• WHAT TO WORK ON: Locate every line in the entries below that contains the string "before" and copy each such line. The match is case-sensitive.
::: RECORDS SUPPLIED :::
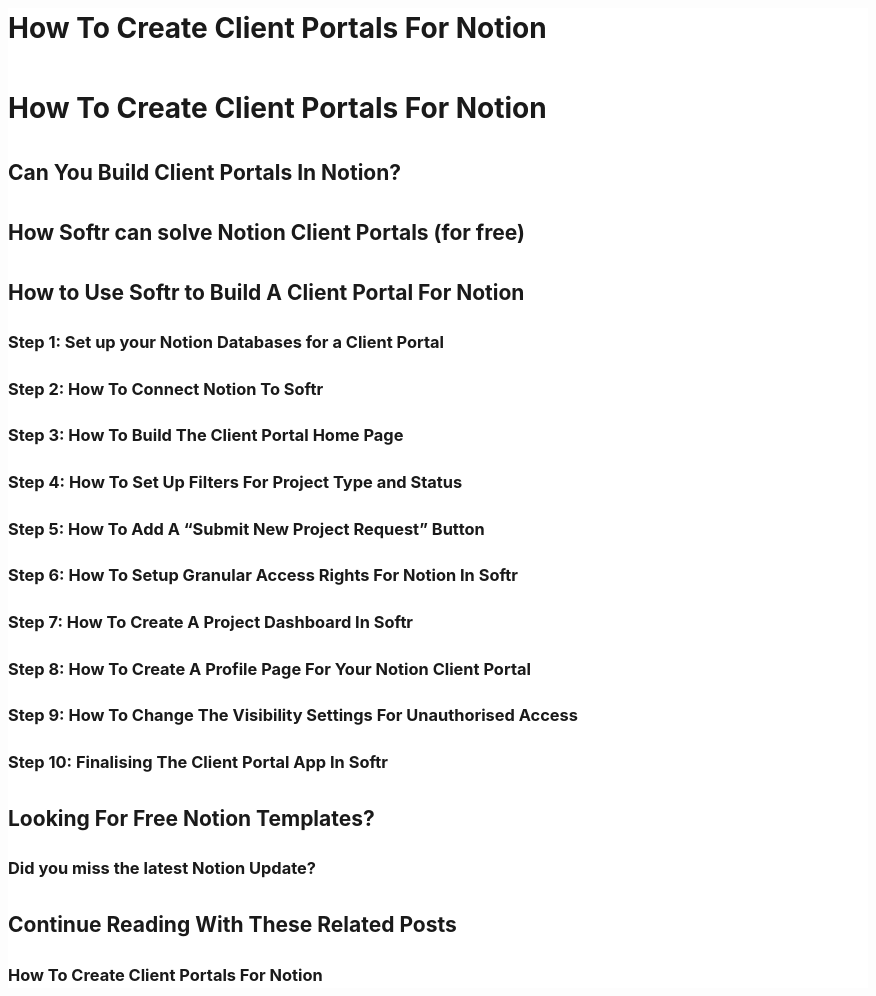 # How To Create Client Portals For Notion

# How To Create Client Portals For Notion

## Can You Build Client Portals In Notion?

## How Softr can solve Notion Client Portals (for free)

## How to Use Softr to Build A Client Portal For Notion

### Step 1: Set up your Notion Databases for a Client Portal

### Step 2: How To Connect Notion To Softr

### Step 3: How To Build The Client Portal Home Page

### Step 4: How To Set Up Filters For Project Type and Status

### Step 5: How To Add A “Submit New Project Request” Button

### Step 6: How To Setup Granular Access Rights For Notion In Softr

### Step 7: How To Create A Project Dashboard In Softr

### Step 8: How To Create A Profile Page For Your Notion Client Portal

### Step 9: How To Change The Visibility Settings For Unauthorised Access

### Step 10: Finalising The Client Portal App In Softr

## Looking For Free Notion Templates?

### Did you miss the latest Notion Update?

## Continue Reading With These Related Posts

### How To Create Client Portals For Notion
:::
::: RECORDS SUPPLIED :::
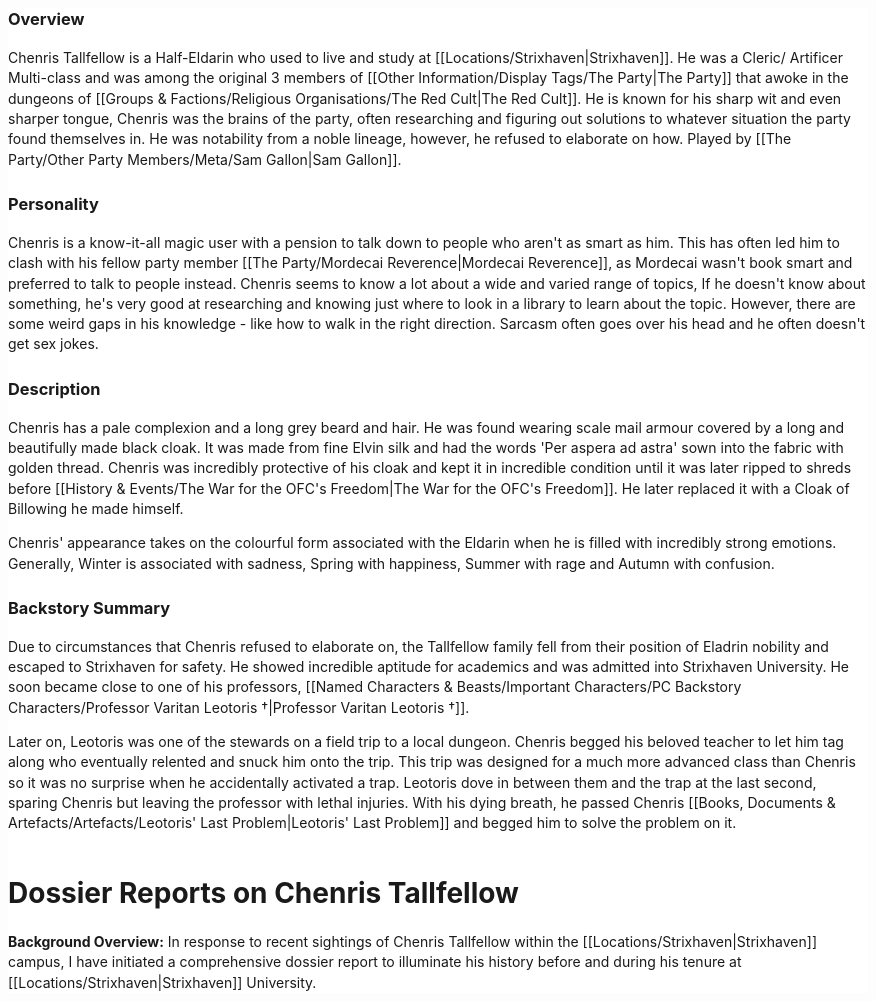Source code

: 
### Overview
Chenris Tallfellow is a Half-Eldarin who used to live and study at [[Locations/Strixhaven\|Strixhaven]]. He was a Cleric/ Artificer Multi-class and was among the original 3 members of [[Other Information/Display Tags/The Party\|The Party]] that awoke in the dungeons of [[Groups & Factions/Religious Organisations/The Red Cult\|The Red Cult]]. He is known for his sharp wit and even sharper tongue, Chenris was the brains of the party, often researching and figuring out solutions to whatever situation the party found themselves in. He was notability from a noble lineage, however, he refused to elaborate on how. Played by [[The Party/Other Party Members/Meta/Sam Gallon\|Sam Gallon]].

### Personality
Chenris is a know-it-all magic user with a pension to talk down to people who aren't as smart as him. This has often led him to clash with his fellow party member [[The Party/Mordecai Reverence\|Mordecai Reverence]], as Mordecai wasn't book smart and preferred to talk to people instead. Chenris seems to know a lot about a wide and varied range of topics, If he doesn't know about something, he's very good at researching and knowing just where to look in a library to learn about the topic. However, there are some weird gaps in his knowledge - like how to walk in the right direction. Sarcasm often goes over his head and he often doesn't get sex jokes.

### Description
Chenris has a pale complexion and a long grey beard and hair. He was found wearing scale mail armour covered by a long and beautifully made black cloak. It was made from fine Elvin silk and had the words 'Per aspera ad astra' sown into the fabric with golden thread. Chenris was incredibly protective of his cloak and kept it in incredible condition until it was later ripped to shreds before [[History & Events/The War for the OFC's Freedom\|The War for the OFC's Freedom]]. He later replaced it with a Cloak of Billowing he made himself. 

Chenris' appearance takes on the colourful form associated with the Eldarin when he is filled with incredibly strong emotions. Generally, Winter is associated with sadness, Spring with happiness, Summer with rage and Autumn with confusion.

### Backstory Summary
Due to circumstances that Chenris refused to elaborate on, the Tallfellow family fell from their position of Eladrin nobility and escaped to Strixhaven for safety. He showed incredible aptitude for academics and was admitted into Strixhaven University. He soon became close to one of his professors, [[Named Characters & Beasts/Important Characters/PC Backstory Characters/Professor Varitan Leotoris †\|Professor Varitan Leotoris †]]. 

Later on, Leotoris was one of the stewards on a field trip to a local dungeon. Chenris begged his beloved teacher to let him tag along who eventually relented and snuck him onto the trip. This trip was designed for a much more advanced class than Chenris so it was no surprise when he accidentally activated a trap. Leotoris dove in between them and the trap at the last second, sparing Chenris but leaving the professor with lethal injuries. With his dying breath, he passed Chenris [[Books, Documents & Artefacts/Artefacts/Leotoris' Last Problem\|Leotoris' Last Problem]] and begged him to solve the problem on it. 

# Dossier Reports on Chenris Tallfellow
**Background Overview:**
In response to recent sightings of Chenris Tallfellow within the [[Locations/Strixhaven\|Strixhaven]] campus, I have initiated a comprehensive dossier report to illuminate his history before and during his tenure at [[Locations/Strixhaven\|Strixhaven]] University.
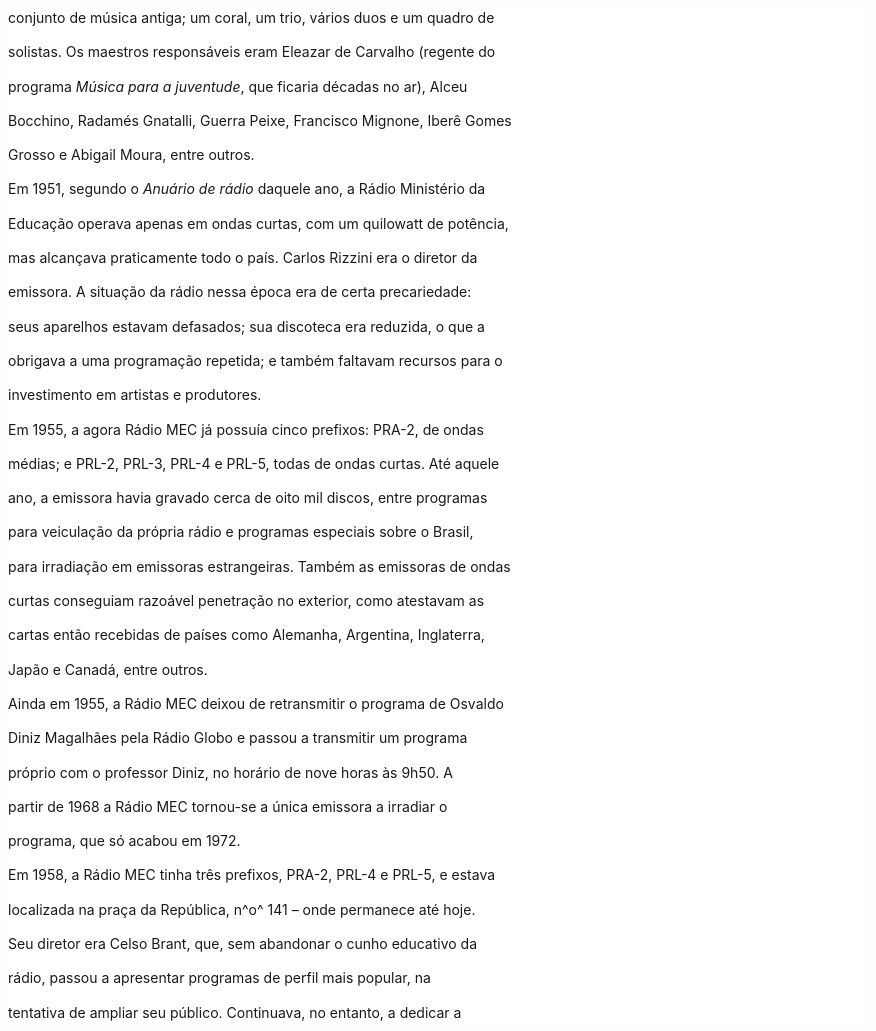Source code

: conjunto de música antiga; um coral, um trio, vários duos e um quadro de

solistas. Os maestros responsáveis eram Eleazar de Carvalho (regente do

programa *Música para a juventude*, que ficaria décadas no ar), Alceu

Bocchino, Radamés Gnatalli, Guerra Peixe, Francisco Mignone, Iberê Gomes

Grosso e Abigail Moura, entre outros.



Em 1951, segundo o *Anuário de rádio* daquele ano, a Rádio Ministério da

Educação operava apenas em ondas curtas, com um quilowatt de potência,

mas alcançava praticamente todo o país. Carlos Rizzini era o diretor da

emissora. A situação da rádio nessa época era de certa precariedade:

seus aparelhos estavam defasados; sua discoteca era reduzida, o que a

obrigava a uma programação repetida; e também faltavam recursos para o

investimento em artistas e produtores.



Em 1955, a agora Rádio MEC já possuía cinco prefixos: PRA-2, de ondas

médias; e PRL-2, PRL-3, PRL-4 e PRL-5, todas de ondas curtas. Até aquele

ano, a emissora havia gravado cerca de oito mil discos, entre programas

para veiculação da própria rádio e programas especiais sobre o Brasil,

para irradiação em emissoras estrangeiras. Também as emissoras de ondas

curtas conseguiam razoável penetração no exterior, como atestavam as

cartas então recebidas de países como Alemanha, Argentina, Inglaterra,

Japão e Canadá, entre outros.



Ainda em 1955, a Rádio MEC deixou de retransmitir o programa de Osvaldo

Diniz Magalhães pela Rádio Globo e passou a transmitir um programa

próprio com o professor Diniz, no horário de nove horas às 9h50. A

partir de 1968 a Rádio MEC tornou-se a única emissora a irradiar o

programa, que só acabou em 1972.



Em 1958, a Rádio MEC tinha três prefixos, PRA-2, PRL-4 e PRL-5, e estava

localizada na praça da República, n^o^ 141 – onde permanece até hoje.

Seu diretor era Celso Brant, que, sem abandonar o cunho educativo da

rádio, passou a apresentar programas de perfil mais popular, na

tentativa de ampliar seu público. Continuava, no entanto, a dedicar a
:::
• ANSWER SPACE:
Chenris has a pale complexion and a long grey beard and hair. He was found wearing scale mail armour covered by a long and beautifully made black cloak. It was made from fine Elvin silk and had the words 'Per aspera ad astra' sown into the fabric with golden thread. Chenris was incredibly protective of his cloak and kept it in incredible condition until it was later ripped to shreds before [[History & Events/The War for the OFC's Freedom\|The War for the OFC's Freedom]]. He later replaced it with a Cloak of Billowing he made himself. 
In response to recent sightings of Chenris Tallfellow within the [[Locations/Strixhaven\|Strixhaven]] campus, I have initiated a comprehensive dossier report to illuminate his history before and during his tenure at [[Locations/Strixhaven\|Strixhaven]] University.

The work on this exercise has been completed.